UX Implications of Open Banking Read Write

As open banking evolves from read-only to read-write capabilities, the user experience (UX) becomes the battleground for trust, engagement, and differentiation.


While APIs and compliance frameworks enable data portability, it’s the design of the journey, from consent to transaction, that determines whether customers stay or stray.

Open Banking write access is a threshold moment. It upgrades Open Banking from a rearview mirror diagnostic to a steering mechanism that positions the payment initiator (Accredited Action Initiator AAI) ahead of the payment executor (Account Service Provider ASP) up the relationship ladder.

This power shift makes the trust architecture the make-or-break moment of the user experience (UX). With this, there are real trust friction points that need consideration in the UX. 

🔐 Consent Comprehension vs. Consent Execution

Many AAIs ( Data Recipients) will excel at gathering user consent with slick interfaces, but users rarely grasp what “write access” actually entails.

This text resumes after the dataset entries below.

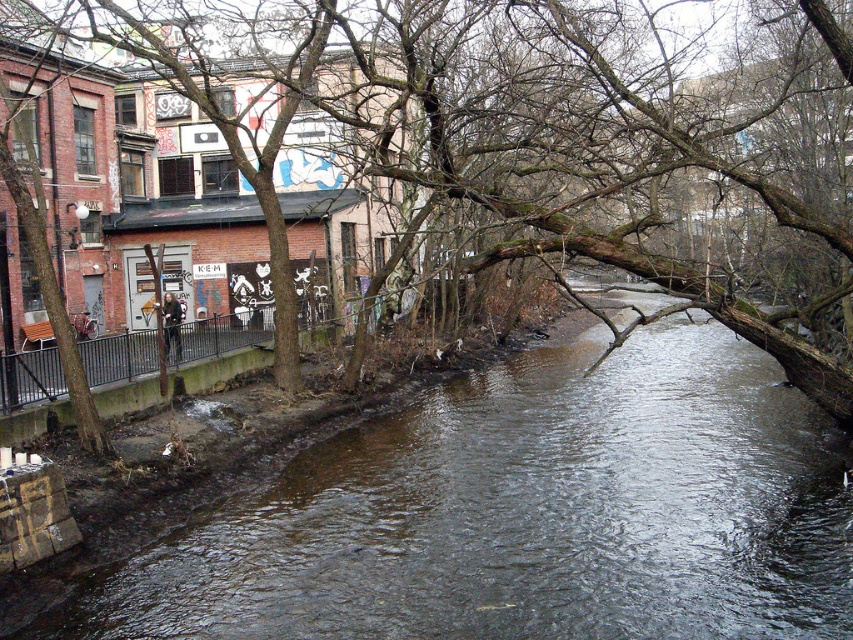
Which of these two, brown/rough concrete stream at center or brown rough tree trunk at center, stands taller?

Standing taller between the two is brown rough tree trunk at center.

Does brown/rough concrete stream at center have a greater width compared to brown rough tree trunk at center?

Incorrect, brown/rough concrete stream at center's width does not surpass brown rough tree trunk at center's.

Which is behind, point (674, 552) or point (665, 115)?

The point (665, 115) is more distant.

This screenshot has width=853, height=640. Identify the location of brown/rough concrete stream at center. (527, 513).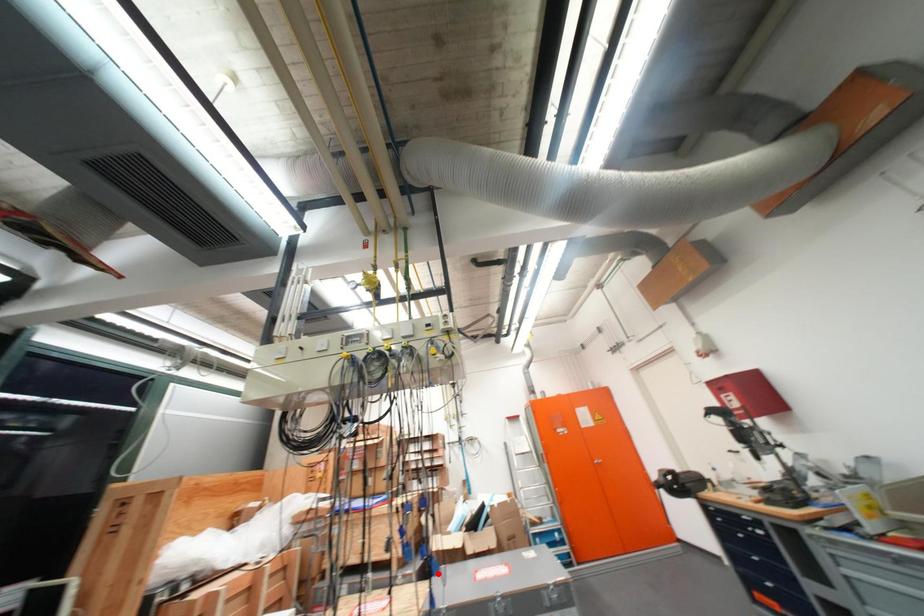
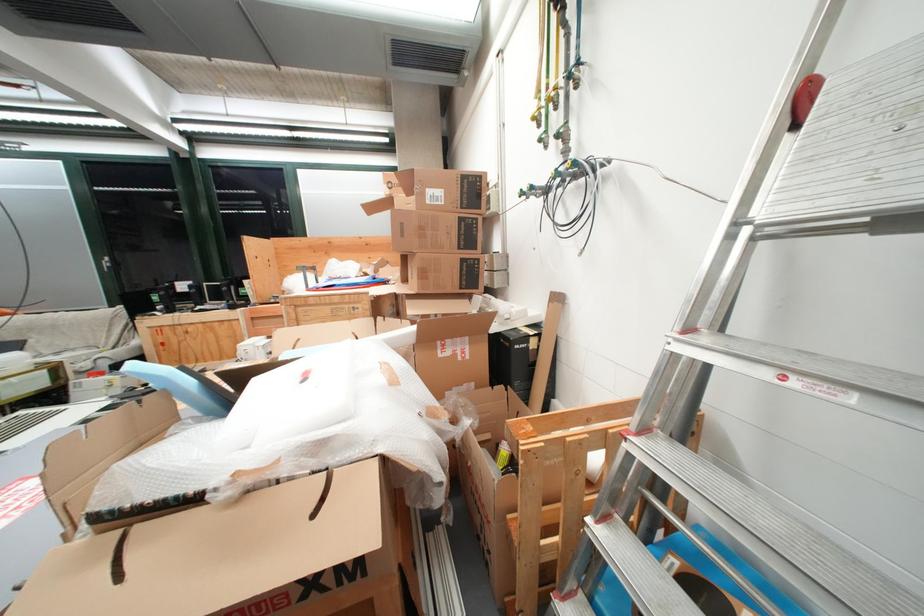
Question: I am providing you with two images of the same scene from different viewpoints. A red point is marked on the first image. At the location where the point appears in image 1, is it still visible in image 2?

Choices:
 (A) Yes
 (B) No

Answer: (B)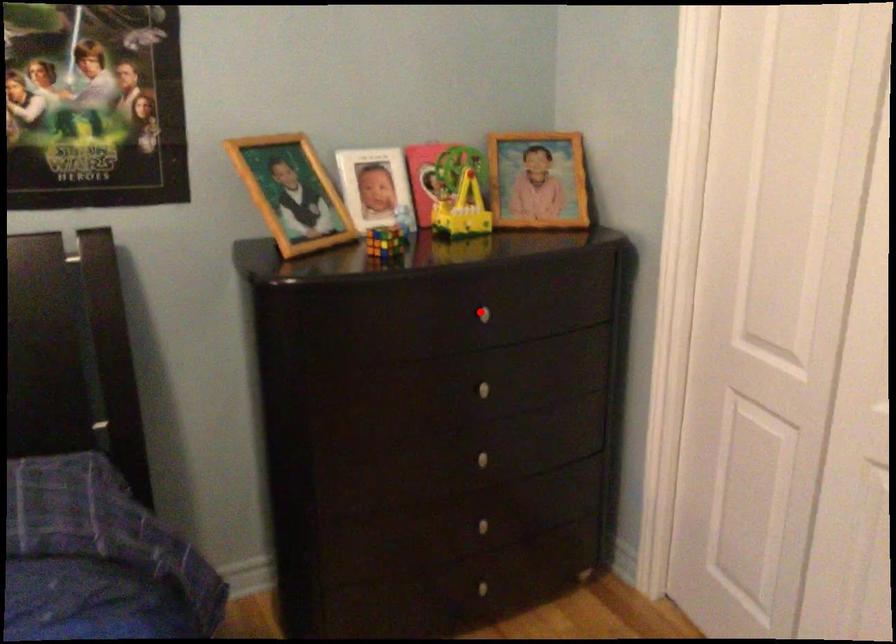
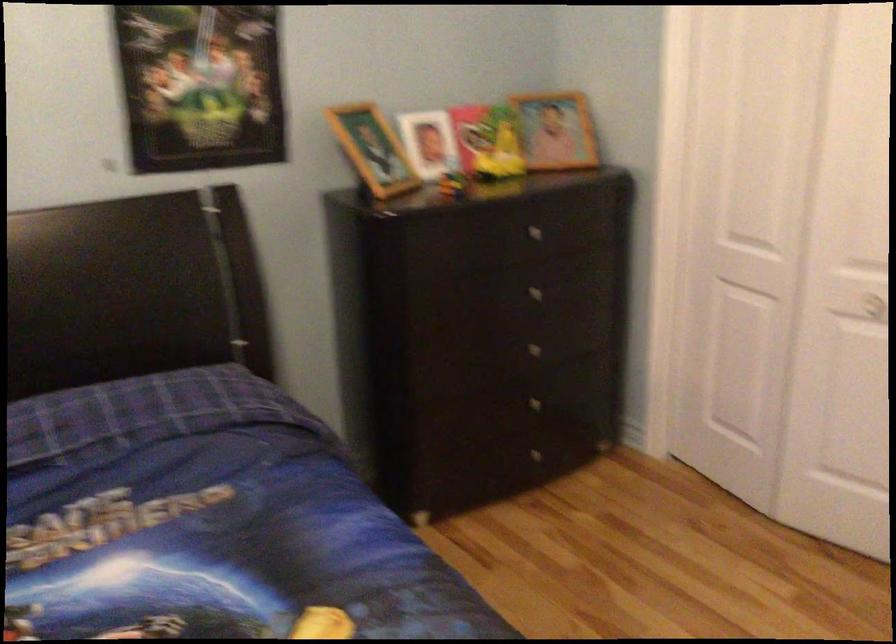
The point at the highlighted location is marked in the first image. Where is the corresponding point in the second image?

(530, 230)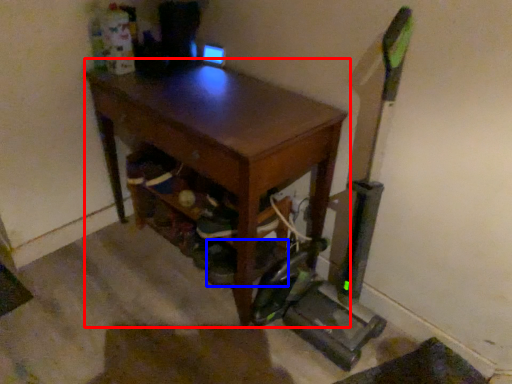
Question: Which of the following is the closest to the observer, desk (highlighted by a red box) or shoe (highlighted by a blue box)?

Choices:
 (A) desk
 (B) shoe

Answer: (A)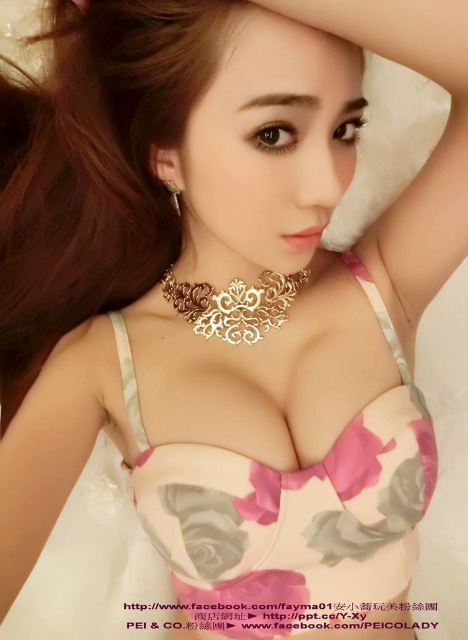
You are a fashion designer trying to create a new outfit. You have the pink floral fabric bikini top at center and the gold metallic necklace at center in front of you. Which object has a greater width?

The pink floral fabric bikini top at center has a greater width than the gold metallic necklace at center.

You are a photographer adjusting the focus on your camera. You want to ensure that both the pink floral fabric bikini top at center and the gold metallic necklace at center are in sharp focus. Based on their positions, which object should you focus on first to achieve this?

You should focus on the pink floral fabric bikini top at center first because it is closer to the viewer than the gold metallic necklace at center. By focusing on the closer object, the necklace will also come into focus due to the depth of field.

In the scene shown: You are a photographer setting up a shoot and want to ensure that both the pink floral fabric bikini top at center and the gold metallic necklace at center are clearly visible in the frame. Given their sizes, which one should you focus on first to ensure proper framing?

The pink floral fabric bikini top at center is bigger than the gold metallic necklace at center, so you should focus on the pink floral fabric bikini top at center first to ensure proper framing since it occupies more space in the frame.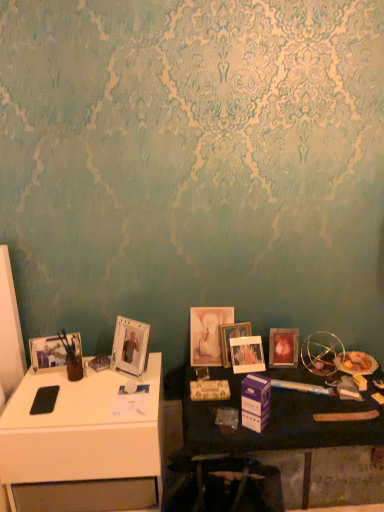
Question: Does matte silver picture frame at left, acting as the first picture frame starting from the left, have a smaller size compared to clear plastic picture frame at left, the 5th picture frame viewed from the right?

Choices:
 (A) yes
 (B) no

Answer: (A)

Question: Can you confirm if matte silver picture frame at left, acting as the first picture frame starting from the left, is shorter than clear plastic picture frame at left, the 5th picture frame viewed from the right?

Choices:
 (A) no
 (B) yes

Answer: (B)

Question: From a real-world perspective, is matte silver picture frame at left, acting as the first picture frame starting from the left, located higher than clear plastic picture frame at left, which appears as the second picture frame when viewed from the left?

Choices:
 (A) yes
 (B) no

Answer: (B)

Question: Can you confirm if matte silver picture frame at left, marked as the 6th picture frame in a right-to-left arrangement, is wider than clear plastic picture frame at left, the 5th picture frame viewed from the right?

Choices:
 (A) no
 (B) yes

Answer: (A)

Question: Does matte silver picture frame at left, acting as the first picture frame starting from the left, lie behind clear plastic picture frame at left, the 5th picture frame viewed from the right?

Choices:
 (A) yes
 (B) no

Answer: (A)

Question: Is point (216, 314) positioned closer to the camera than point (33, 401)?

Choices:
 (A) farther
 (B) closer

Answer: (A)

Question: Relative to white glossy desk at left, is matte glass picture frame at center, acting as the fourth picture frame starting from the right, in front or behind?

Choices:
 (A) behind
 (B) front

Answer: (A)

Question: Is matte glass picture frame at center, the third picture frame when ordered from left to right, taller or shorter than white glossy desk at left?

Choices:
 (A) tall
 (B) short

Answer: (B)

Question: Based on their sizes in the image, would you say matte glass picture frame at center, acting as the fourth picture frame starting from the right, is bigger or smaller than white glossy desk at left?

Choices:
 (A) big
 (B) small

Answer: (B)

Question: Is matte glass picture frame at center right, which is the 1th picture frame in right-to-left order, in front of or behind matte silver picture frame at left, acting as the first picture frame starting from the left, in the image?

Choices:
 (A) behind
 (B) front

Answer: (A)

Question: Considering the positions of matte glass picture frame at center right, which is the 1th picture frame in right-to-left order, and matte silver picture frame at left, marked as the 6th picture frame in a right-to-left arrangement, in the image, is matte glass picture frame at center right, which is the 1th picture frame in right-to-left order, taller or shorter than matte silver picture frame at left, marked as the 6th picture frame in a right-to-left arrangement,?

Choices:
 (A) short
 (B) tall

Answer: (B)

Question: From the image's perspective, relative to matte silver picture frame at left, marked as the 6th picture frame in a right-to-left arrangement, is matte glass picture frame at center right, which is the 1th picture frame in right-to-left order, above or below?

Choices:
 (A) below
 (B) above

Answer: (A)

Question: Considering the positions of matte glass picture frame at center right, the 6th picture frame in the left-to-right sequence, and matte silver picture frame at left, acting as the first picture frame starting from the left, in the image, is matte glass picture frame at center right, the 6th picture frame in the left-to-right sequence, bigger or smaller than matte silver picture frame at left, acting as the first picture frame starting from the left,?

Choices:
 (A) big
 (B) small

Answer: (A)

Question: Do you think matte white picture frame at center, the 5th picture frame positioned from the left, is within clear plastic picture frame at left, the 5th picture frame viewed from the right, or outside of it?

Choices:
 (A) inside
 (B) outside

Answer: (B)

Question: Does point (233, 366) appear closer or farther from the camera than point (132, 333)?

Choices:
 (A) closer
 (B) farther

Answer: (B)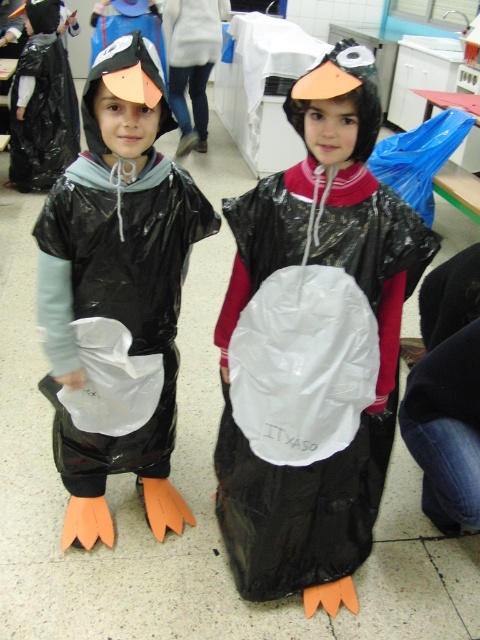
Does point (37, 244) lie in front of point (359, 221)?

No, (37, 244) is behind (359, 221).

Between matte black penguin costume at center and matte black penguin at center, which one is positioned higher?

Positioned higher is matte black penguin costume at center.

Identify the location of matte black penguin costume at center. This screenshot has width=480, height=640. (117, 294).

Find the location of `matte black penguin costume at center`. matte black penguin costume at center is located at coordinates (117, 294).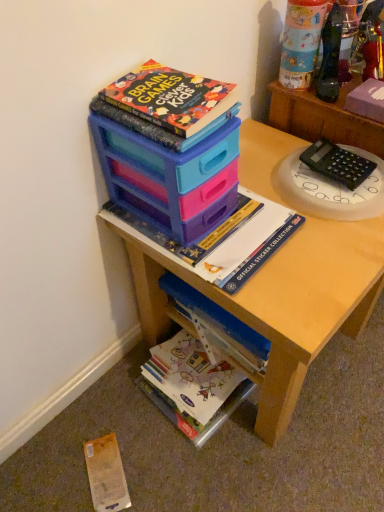
The image size is (384, 512). Identify the location of unoccupied region to the right of yellow paper at lower left. (159, 463).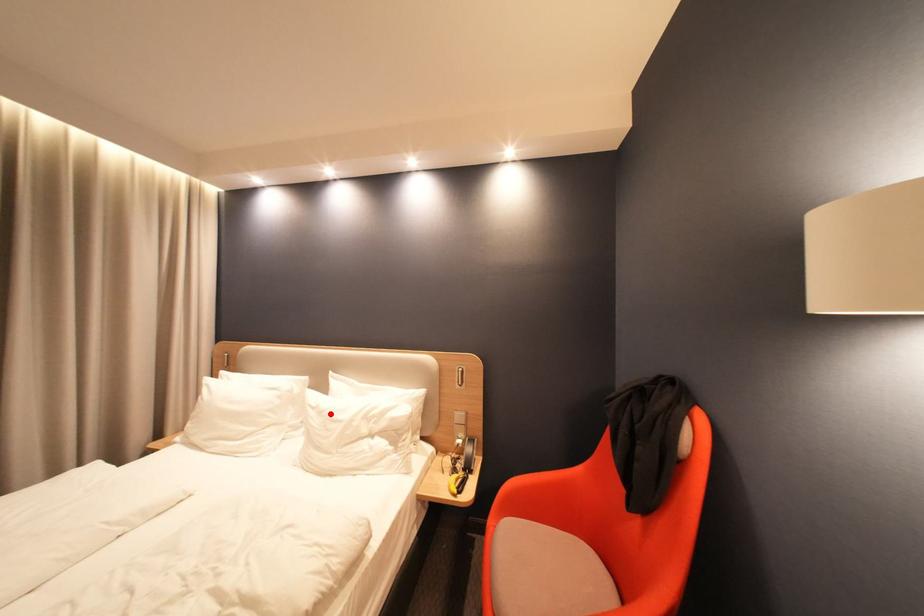
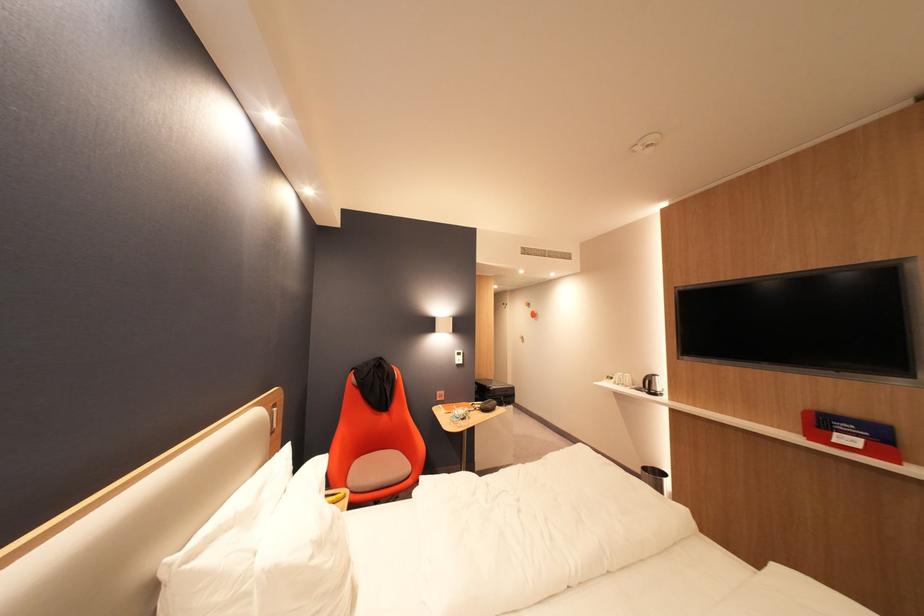
Question: A red point is marked in image1. In image2, is the corresponding 3D point closer to the camera or farther? Reply with the corresponding letter.

Choices:
 (A) The corresponding 3D point is closer.
 (B) The corresponding 3D point is farther.

Answer: (A)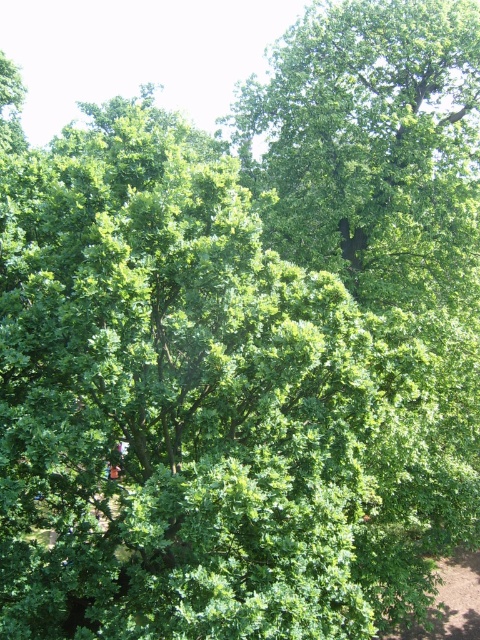
You are standing on the brown dirt path at lower right and looking up. Which direction should you look to see the green leafy tree at upper center?

You should look upward because the green leafy tree at upper center is above the brown dirt path at lower right.

You are a hiker standing on the brown dirt path at lower right and want to reach the green leafy tree at upper center. Which direction should you move to get closer to the tree?

The green leafy tree at upper center is smaller than the brown dirt path at lower right, which suggests that the tree is farther away from the observer. To get closer to the tree, you should move forward towards the upper center direction where the tree is located.

You are standing on the brown dirt path at lower right and want to reach the green leafy tree at upper center. Which direction should you move to get closer to the tree?

Since the green leafy tree at upper center is further to the viewer than the brown dirt path at lower right, you are already closer to the tree than the path. To reach the tree, you should move forward towards it from the brown dirt path at lower right.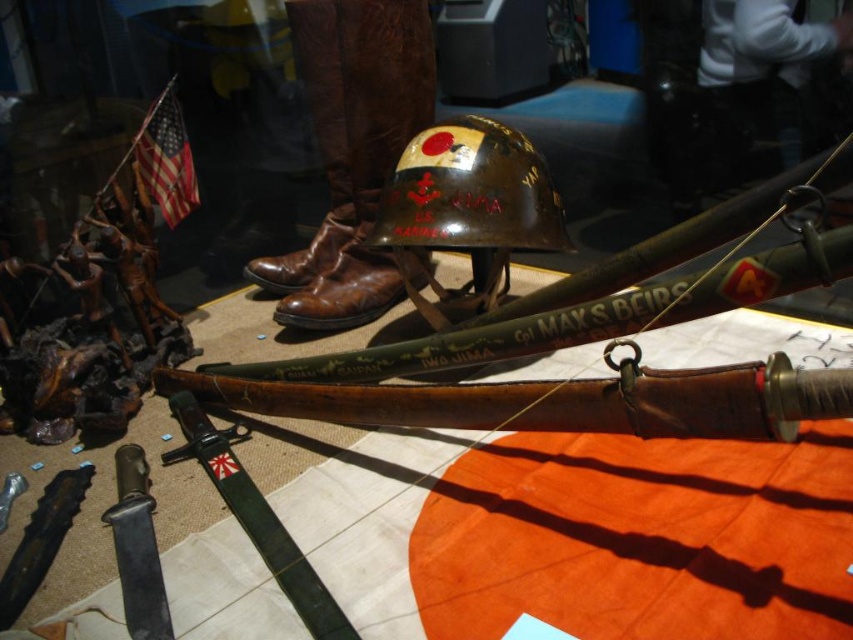
Question: Which of the following is the closest to the observer?

Choices:
 (A) (120, 504)
 (B) (367, 86)
 (C) (196, 416)
 (D) (511, 237)

Answer: (A)

Question: Does shiny brown helmet at center have a smaller size compared to matte black knife at lower left?

Choices:
 (A) yes
 (B) no

Answer: (B)

Question: Can you confirm if brown leather boot at center is positioned to the left of matte black knife at lower left?

Choices:
 (A) yes
 (B) no

Answer: (B)

Question: Which point is closer to the camera taking this photo?

Choices:
 (A) (137, 444)
 (B) (402, 173)

Answer: (A)

Question: Which object is positioned farthest from the matte black knife at lower left?

Choices:
 (A) green leather sword at center
 (B) brown leather boot at center
 (C) shiny brown helmet at center

Answer: (B)

Question: Does shiny brown helmet at center have a larger size compared to matte black knife at lower left?

Choices:
 (A) no
 (B) yes

Answer: (B)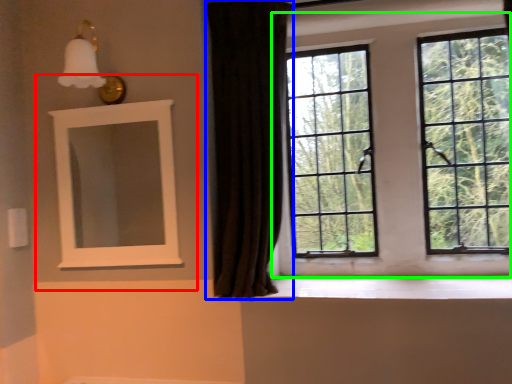
Question: Which is nearer to the medicine cabinet (highlighted by a red box)? curtain (highlighted by a blue box) or window (highlighted by a green box).

Choices:
 (A) curtain
 (B) window

Answer: (A)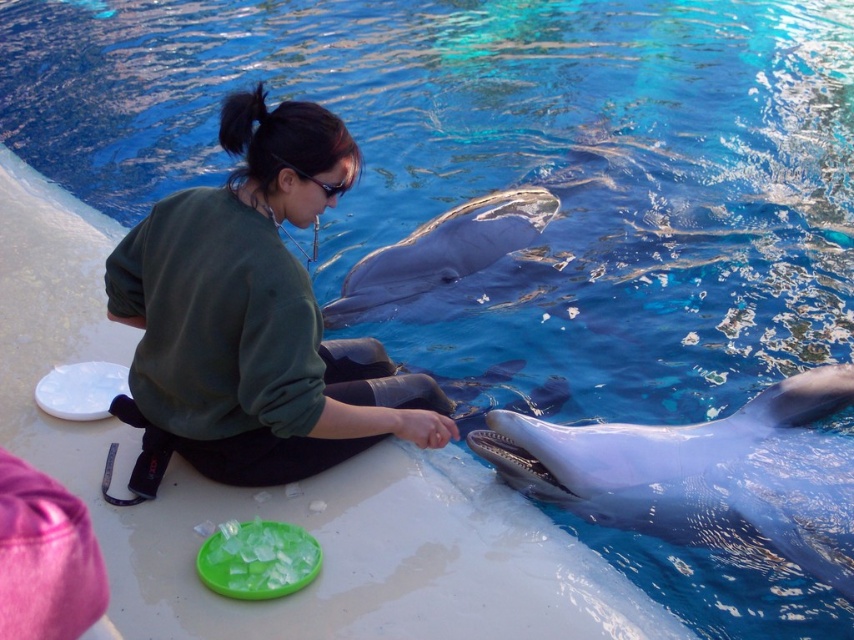
You are a photographer trying to capture a clear shot of the green matte sweatshirt at center and the smooth gray dolphin at lower right. Since you want both subjects to be in focus, you need to know which one is taller. Which object is taller?

The green matte sweatshirt at center is taller than the smooth gray dolphin at lower right according to the description.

Whilst the ASP (Account Service Provider) becomes the fallback risk-bearer if the AAI’s instructions are misaligned or misunderstood, it is incumbent on the initiator to provide the upfront clarity about what is going on. Behavioural UX patterns like “trust nudges” and progressive content as provided by www.moroku.com/odyssey are gaining traction, to resolve this challenge, educate and comfort users.

Part of the challenge here is authentication continuity. Transferring authentication context securely from an AAI to an ASP during a write action is fragile, especially with cross-device or cross-channel journeys. At the same time, every extra security prompt or redirect risks abandonment. With ASPs being naturally risk averse to others initiating transactions, often falling back to over-cautious fail-safes, adoption will be hampered.

Federated identity, low-friction identity token sharing and native OS-level authentication (e.g., biometric passes) continue to present the path forward to bridge the gap with less cognitive toll upon the user and security infrastructure demands for both the ASP and AAI.

⚖️   Blame Assignment in Edge Cases

When something goes wrong (e.g. duplicate payments, misrouted transfers), users don’t know who’s accountable; the AAI who initiated, or the ASP who executed. If there is liability ambiguity trust will be eroded. No one likes dealing with “not my problem” call centres.

Plainspoken audit trails, marketing by the central banks and fast, co-owned dispute resolution protocols between AAIs and ASPs are critical here.

🧠 Invisible Decisioning by AAIs

Payment initiators are increasingly embedding behavioural scoring, nudges, or spending controls, but don’t always disclose when or why these are triggered. Users can feel subtly manipulated or second-guessed by these especially when the ASP is perceived as the more “neutral” actor.  Explainable AI overlays and user-adjustable settings (with ASP-mediated overrides) can really help users regain agency and trust.

The evolution from Open Banking read-only to write begins not with technology, but with transparency, traceability, and mutual accountability as core design principles. This is why we have strong UX designers in our team at MOROKU that are focussed on user success and emotional intelligence.

To thrive in the Open Banking world, banks and fintechs must go beyond technical integration. Moroku UX and Odyssey offer a proven framework to design, gamify, and orchestrate customer journeys that are not only compliant, but compelling. Elevate your UX game.

Trust is earned through transparency: Users must clearly understand what data is shared, with whom, and why. Frictionless flows are essential: App-to-app redirection and seamless authentication reduce drop-offs. Read-write access demands richer UX: Initiating payments or setting up recurring transactions requires intuitive, secure, and responsive design.